Now that "The Great Recession" appears to have peaked and we are hopefully on track for an economic recovery, investor psychology will be one of the things that is sure to be closely watched. Savvy advisors should see this as a media opportunity to educate their clients about expectations going forward.
A continual refrain heard by advisors during market booms is that investors get accustomed to returns that, over the long term, are simply unsustainable. Yet the problem is compounded by media outlets that sometimes jump aboard the "rah rah" wagon and embrace those expectations, irrational or not. Advisors have always lamented this phenomenon, and here are a few ways you can try and change it.
For starters, reporters and editors would likely welcome pitches illustrating the fact that most of the last two decades have been a time when market conditions defied the norm and, while some investors reaped big gains, overall the average investor lost ground. Even if they reported gains in individual portfolios, which tend to be more speculative than the index and mutual funds that often make up a good chunk of 401(k)s, their retirement plans took a beating during much of the period.
Obviously, this is less of a problem for someone in their 30s and 40s, but it becomes a much different scenario for an account holder 50 or older, which makes now a perfect time to jump back on the "diversification bandwagon." Simply put, investors seem to need continual reminding that over the long haul, nothing beats a diversified portfolio with solid names.
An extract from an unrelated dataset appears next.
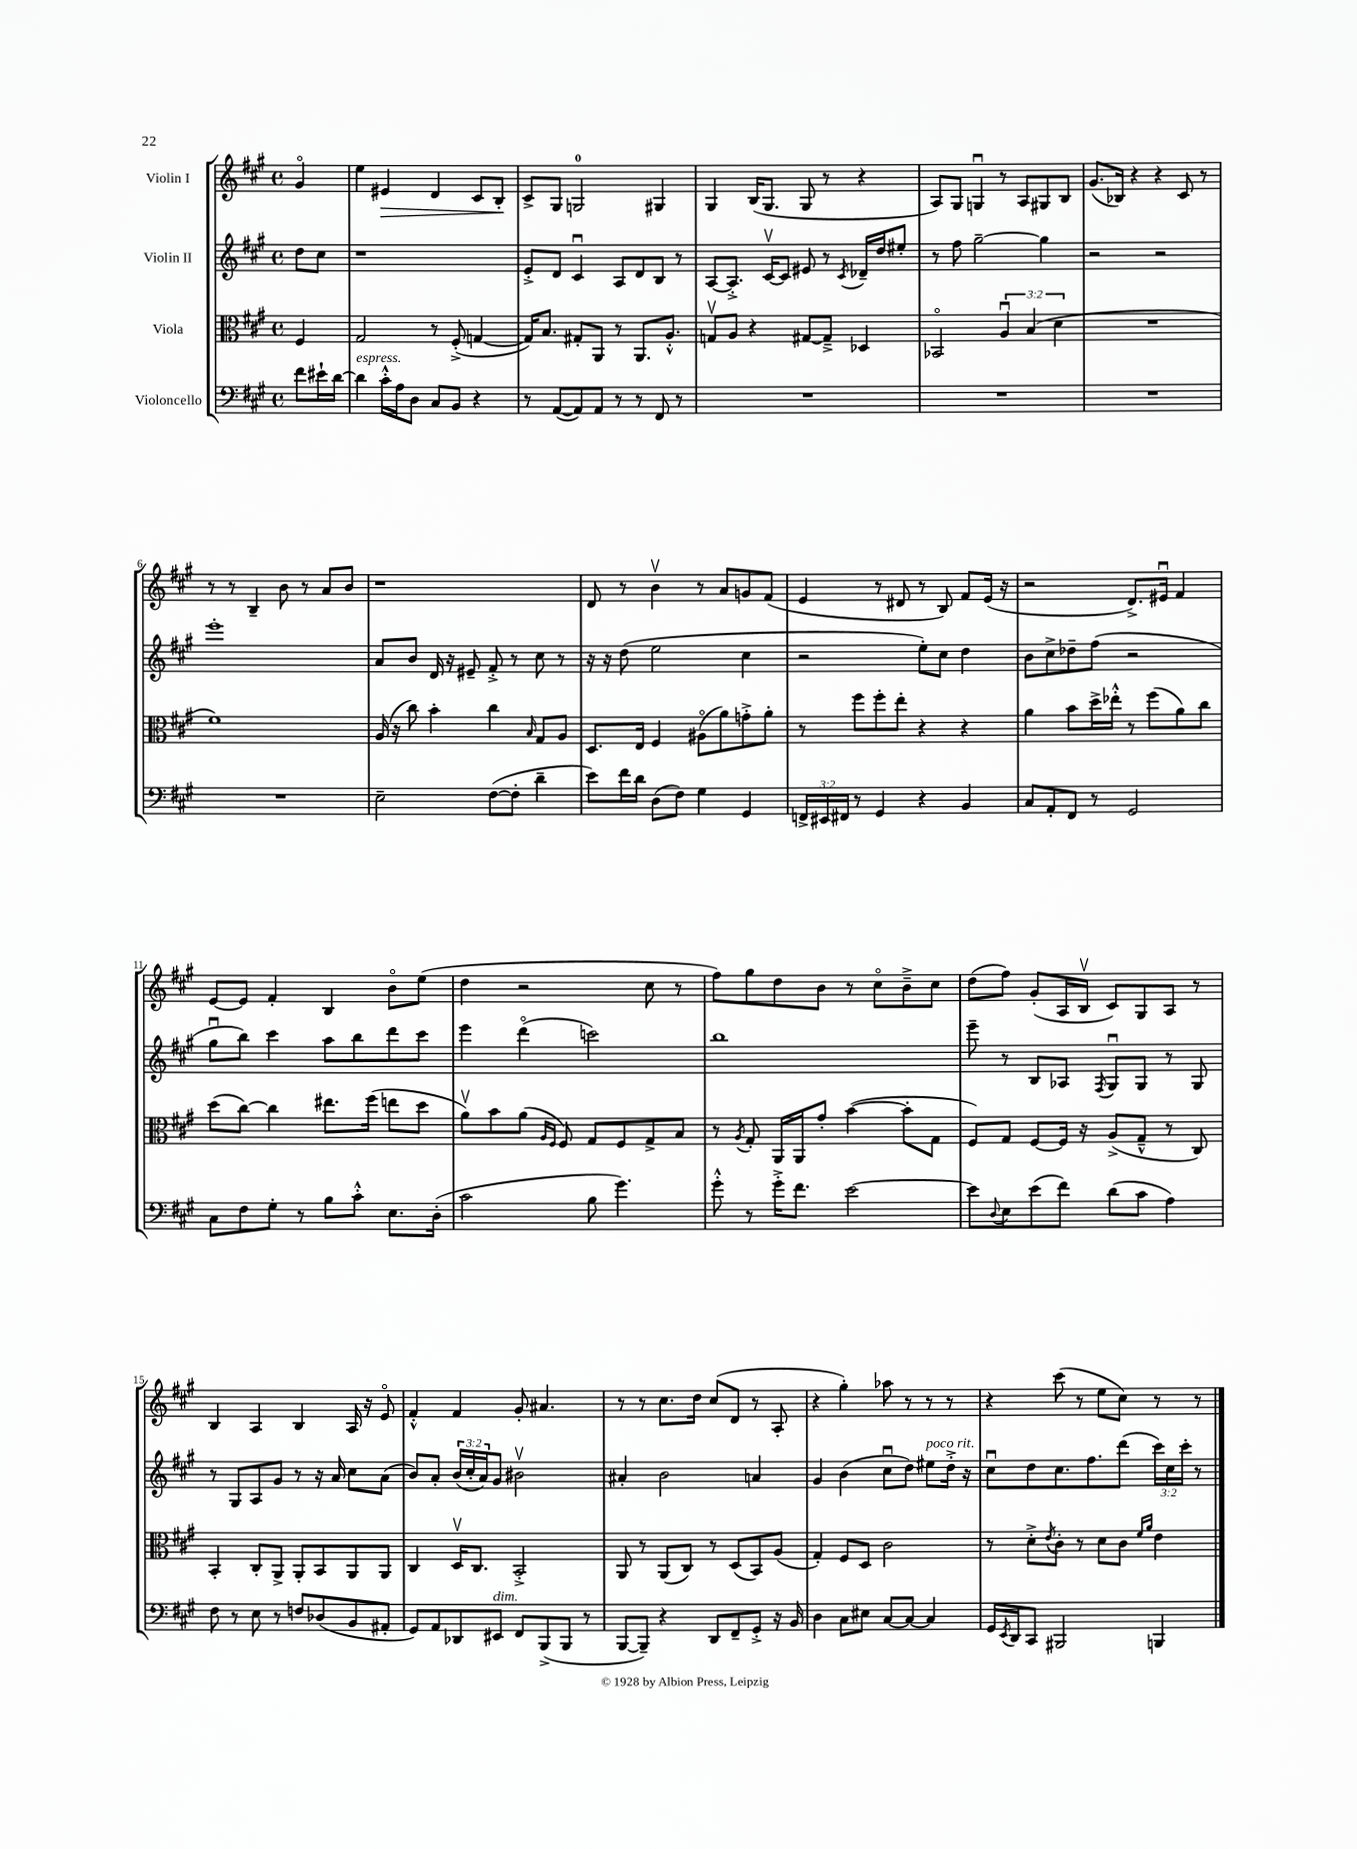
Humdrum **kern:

Pitches should include the fact that there are solid names in every sector, even technology, which many investors favor more than they should.
Another media opportunity lies in giving investors a lesson on speculation. This is a controversial topic to a degree because conventional wisdom is speculation is something few, if any, individual investors should attempt. Yet, history shows us the potential gains that can be generated by speculating -- even if they're a long shot -- are irrestible for many. Given that, if many of your clients are going to do it, perhaps now's a great time to approach reporters with some ground rules on how to do it in a responsible manner. If you're comfortable with the notion, talk to the media about some guidelines investors can use when deciding how much of their overall investible assets can be involved in speculation. From there, some good ideas reporters will appreciate would include specific investments that would be a good target, be they emerging-market mutual funds or specific stock recommendations.
Finally, just as there are many investors that attempt to be overly aggressive and routinely swap out of positions iin an effort to ride the latest wave, there are others who believe they can leave their investments on autopilot and will be scared to do anything in the wake of any turmoil. These investors need reminiding to take another look at their strategy during crucial life stages, such as the birth of a new child or preparing for increasing higher-education costs.
As far as timing, don't wait too late to seize the recovery mantle, because as investor psychology improves, the media often get overly focused on riding the wave and often become averse to any idea that isn't specifically about doing just that. For any advisor who wants to make a sustained pitch for balance, the time is now.